La dénonciation systématique de la corruption des mœurs des dirigeants
palestiniens fait partie de leur phraséologie. L’idéologie du Hamas est
l’expression même du contrôle social de la sexualité, de la biologisation des
rapports sociaux. Qui
sont les militants du Hamas ? Pour la plupart, ils sont nés dans des
camps de réfugiés, ont fait des études à l’étranger, sont revenus en
Palestine et ne trouvent pas un travail conforme à leurs diplômes :
c’est, brossé à grands traits, le tableau sociologique qui se dégage de
l’étude d’Agnès Pavlowsky.

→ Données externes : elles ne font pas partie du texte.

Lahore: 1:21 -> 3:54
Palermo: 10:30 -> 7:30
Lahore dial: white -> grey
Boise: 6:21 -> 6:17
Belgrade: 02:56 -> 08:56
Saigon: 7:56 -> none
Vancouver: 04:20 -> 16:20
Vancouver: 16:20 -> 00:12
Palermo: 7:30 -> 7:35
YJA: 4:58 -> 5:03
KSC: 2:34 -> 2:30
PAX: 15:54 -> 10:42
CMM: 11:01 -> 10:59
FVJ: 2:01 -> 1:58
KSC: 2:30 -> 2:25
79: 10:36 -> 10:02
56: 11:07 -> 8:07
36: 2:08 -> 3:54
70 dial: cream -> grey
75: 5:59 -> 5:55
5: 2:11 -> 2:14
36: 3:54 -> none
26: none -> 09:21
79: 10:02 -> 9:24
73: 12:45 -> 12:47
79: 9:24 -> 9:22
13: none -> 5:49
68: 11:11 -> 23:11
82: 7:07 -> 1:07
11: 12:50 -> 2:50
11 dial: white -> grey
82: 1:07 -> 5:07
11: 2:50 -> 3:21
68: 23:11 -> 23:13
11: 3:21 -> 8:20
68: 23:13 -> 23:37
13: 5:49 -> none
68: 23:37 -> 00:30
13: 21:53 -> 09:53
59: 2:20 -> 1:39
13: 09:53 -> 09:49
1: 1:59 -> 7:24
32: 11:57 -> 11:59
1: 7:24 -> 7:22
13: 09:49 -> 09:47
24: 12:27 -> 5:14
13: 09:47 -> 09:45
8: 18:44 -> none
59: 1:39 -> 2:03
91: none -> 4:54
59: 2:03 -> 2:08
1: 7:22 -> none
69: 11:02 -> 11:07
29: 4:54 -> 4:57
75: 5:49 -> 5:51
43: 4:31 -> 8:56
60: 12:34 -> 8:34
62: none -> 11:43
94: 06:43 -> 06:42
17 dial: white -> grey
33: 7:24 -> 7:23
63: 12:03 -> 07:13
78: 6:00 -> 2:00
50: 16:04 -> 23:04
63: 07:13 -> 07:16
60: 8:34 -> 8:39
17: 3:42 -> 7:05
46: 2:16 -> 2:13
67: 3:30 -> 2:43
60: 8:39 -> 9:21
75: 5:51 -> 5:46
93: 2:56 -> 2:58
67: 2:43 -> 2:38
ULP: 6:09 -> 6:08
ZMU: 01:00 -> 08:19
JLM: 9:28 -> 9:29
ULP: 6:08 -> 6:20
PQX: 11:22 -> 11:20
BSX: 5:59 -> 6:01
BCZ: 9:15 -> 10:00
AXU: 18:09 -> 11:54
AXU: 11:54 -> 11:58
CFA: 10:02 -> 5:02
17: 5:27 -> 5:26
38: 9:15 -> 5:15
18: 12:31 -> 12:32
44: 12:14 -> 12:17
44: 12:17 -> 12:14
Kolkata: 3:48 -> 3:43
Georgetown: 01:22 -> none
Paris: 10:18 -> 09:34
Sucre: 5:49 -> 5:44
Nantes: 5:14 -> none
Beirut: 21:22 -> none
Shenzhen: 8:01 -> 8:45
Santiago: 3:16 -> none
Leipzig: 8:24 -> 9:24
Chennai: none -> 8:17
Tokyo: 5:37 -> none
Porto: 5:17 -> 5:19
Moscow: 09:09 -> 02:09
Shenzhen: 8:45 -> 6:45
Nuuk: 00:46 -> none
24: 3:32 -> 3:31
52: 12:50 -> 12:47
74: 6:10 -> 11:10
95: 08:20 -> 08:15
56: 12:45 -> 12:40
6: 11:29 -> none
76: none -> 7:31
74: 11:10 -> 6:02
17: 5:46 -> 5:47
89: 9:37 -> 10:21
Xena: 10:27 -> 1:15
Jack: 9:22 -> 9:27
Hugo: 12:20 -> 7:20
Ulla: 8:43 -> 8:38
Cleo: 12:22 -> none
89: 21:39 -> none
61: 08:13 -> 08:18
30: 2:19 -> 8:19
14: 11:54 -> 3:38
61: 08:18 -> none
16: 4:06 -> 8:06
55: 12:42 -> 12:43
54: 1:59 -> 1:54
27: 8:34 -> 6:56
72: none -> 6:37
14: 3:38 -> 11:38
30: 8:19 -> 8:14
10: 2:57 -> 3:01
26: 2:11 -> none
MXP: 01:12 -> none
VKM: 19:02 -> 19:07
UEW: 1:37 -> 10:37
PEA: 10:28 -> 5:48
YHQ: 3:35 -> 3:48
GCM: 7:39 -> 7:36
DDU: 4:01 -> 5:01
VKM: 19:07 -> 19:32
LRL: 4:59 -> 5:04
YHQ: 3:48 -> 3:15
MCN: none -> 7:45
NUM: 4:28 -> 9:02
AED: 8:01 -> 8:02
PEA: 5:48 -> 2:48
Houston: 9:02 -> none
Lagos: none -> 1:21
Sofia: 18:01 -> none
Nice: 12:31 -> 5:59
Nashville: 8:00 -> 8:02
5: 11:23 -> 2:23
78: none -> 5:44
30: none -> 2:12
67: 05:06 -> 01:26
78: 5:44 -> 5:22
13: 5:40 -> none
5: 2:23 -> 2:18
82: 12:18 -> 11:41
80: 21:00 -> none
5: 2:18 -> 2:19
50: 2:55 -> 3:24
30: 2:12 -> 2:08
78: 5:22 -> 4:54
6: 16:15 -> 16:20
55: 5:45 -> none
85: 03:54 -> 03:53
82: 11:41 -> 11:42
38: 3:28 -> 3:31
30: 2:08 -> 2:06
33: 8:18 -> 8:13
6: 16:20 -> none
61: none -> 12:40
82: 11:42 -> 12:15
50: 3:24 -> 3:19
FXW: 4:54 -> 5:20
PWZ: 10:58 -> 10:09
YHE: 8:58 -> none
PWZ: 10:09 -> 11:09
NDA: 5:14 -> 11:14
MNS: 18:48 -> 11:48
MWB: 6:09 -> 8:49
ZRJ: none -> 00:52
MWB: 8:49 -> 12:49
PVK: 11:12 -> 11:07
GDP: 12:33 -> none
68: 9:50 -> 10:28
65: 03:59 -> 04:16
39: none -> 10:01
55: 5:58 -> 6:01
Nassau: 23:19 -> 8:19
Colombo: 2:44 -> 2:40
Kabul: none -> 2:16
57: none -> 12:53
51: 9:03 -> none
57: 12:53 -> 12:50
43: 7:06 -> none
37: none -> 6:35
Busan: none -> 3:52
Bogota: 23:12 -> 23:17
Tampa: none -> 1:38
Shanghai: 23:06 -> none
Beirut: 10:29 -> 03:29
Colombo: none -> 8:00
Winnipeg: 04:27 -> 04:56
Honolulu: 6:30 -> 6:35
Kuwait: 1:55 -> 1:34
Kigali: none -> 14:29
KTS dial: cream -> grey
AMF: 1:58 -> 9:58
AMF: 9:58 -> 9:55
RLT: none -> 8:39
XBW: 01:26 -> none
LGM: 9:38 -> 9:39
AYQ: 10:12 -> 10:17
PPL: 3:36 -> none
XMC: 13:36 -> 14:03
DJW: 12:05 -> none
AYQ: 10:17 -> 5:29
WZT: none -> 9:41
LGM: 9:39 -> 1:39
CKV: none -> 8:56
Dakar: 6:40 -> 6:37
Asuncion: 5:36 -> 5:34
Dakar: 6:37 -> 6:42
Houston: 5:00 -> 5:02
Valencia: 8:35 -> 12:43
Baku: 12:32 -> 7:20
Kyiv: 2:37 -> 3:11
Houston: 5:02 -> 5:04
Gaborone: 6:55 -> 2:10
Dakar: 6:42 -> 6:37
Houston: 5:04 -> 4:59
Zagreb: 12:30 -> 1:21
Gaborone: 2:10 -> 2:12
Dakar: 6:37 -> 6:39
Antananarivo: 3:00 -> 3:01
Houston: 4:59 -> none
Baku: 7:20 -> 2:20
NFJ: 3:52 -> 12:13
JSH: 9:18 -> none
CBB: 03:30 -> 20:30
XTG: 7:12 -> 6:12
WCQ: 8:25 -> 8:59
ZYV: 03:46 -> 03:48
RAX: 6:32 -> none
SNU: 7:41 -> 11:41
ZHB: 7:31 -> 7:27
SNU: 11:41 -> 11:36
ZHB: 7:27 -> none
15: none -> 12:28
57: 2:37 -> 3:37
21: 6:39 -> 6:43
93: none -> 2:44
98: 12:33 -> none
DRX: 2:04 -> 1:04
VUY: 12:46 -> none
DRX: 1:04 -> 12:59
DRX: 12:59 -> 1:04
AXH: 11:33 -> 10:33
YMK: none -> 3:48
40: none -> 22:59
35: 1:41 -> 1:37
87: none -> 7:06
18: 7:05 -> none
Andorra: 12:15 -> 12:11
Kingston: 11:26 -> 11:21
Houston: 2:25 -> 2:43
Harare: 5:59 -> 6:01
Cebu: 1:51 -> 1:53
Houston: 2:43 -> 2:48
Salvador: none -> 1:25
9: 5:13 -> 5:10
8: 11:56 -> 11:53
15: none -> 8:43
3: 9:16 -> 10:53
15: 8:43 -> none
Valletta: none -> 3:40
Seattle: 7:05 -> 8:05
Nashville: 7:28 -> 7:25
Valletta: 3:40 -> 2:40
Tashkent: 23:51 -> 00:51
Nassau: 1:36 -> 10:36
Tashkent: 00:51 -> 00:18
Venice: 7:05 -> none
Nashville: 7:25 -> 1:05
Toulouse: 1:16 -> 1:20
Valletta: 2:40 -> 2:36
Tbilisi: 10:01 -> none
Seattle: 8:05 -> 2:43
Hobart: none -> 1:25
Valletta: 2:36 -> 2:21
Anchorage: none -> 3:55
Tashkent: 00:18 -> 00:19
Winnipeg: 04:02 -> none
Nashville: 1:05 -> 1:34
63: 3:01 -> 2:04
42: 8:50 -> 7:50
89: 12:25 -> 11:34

Qui sont les martyrs du Hamas, ceux qui pratiquent
les attentats-suicides ? Ici, le tableau se précise : pour la
plupart, ils ont participé à l’Intifada dès l’adolescence, ont déjà été
arrêtés et torturés par les autorités israéliennes. Pourquoi
ont-ils adhéré au Hamas ? Au-delà de la diversité des parcours
personnels, ils sont des déçus de l’OLP et de l’Autorité palestinienne.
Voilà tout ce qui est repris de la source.